Se Trzaskowski vencer, isso pode dar força à Coalizão Cívica para romper com o PSL e com o Polônia 2050, outro grupo centrista-liberal que bloqueia a reforma do aborto. Eleições antecipadas e uma nova composição política poderiam finalmente permitir avanços, tanto em direitos reprodutivos quanto na proteção a pessoas LGBTQ+.
Mas muitos na Polônia estão cansados. Cansados de lutar. Cansados de protestar. À sombra de crises globais — guerra na Ucrânia e em Gaza, mudanças climáticas, inflação — a sobrevivência cotidiana tem prioridade. As manifestações que antes lotavam as ruas após a decisão sobre o aborto em 2020 hoje parecem uma lembrança distante.
Ainda assim, o silêncio não é uma opção. Se os últimos anos nos ensinaram algo — da revogação de Roe v. Wade pela Suprema Corte dos EUA, à proibição de marchas do orgulho na Hungria, e à decisão do Supremo Tribunal do Reino Unido sobre a definição de “mulher” — é que direitos conquistados podem ser retirados. Especialmente os direitos das mulheres e das minorias. Esses são sempre os primeiros a serem questionados — e os mais fáceis de serem corroídos.
Talvez a resistência precise assumir novas formas agora. Não apenas nas marchas, mas nas conversas do dia a dia. Talvez esteja nos pequenos momentos: ao confrontar uma piada anti-ucraniana na mesa de jantar, ao corrigir a propaganda “pró-vida” do avô, ao se recusar a deixar o ódio passar despercebido, mesmo em ambientes privados.
A mudança não acontecerá da noite para o dia.
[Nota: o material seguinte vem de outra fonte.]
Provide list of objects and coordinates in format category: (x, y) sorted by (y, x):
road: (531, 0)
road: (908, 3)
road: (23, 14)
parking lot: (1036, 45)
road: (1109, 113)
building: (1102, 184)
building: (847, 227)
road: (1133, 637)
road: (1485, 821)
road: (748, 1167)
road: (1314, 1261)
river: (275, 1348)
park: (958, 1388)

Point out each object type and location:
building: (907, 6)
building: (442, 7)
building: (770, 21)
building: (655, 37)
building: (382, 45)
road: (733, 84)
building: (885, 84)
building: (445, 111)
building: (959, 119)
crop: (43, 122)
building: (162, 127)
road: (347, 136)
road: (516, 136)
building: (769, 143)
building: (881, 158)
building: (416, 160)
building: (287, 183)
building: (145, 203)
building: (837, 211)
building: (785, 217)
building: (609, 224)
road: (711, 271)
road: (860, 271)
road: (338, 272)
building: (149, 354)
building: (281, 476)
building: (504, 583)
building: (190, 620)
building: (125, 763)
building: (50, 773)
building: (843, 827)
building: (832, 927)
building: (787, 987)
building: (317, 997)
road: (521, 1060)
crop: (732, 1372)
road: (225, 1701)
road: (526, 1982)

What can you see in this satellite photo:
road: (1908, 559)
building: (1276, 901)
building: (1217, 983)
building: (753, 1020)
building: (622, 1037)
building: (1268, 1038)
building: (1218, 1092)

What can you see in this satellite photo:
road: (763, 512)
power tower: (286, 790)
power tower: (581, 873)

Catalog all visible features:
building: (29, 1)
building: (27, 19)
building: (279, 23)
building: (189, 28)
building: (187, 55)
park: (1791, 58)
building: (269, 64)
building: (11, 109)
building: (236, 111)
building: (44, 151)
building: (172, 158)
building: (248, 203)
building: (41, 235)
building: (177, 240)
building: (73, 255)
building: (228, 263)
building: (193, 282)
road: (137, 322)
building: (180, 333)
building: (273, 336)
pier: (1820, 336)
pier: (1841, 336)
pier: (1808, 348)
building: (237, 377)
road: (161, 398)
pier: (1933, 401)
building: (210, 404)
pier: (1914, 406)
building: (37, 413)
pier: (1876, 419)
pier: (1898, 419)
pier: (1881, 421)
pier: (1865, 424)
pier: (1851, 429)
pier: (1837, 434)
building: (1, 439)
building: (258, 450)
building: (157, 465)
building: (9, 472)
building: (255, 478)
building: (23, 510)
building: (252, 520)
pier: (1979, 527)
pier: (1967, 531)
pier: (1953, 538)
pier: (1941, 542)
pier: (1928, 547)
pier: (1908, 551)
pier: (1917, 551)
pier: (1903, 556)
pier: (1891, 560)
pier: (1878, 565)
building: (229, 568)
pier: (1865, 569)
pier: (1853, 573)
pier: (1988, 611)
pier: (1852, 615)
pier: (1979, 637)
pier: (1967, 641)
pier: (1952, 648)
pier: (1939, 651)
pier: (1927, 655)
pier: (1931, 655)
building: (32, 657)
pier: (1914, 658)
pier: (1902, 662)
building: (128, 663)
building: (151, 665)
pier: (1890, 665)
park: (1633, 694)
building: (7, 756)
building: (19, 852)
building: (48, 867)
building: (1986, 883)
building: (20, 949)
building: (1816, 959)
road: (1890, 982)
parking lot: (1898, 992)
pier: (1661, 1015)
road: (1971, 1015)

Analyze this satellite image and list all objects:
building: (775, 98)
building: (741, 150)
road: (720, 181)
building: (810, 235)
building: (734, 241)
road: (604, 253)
Mas se começarmos por nossas famílias, nossos vizinhos, nossas comunidades locais — talvez não precise sempre terminar em protestos. E talvez os direitos das mulheres e das minorias deixem de ser usados como armas políticas quando a sociedade deixar de aceitar o discurso de ódio como parte natural do debate público.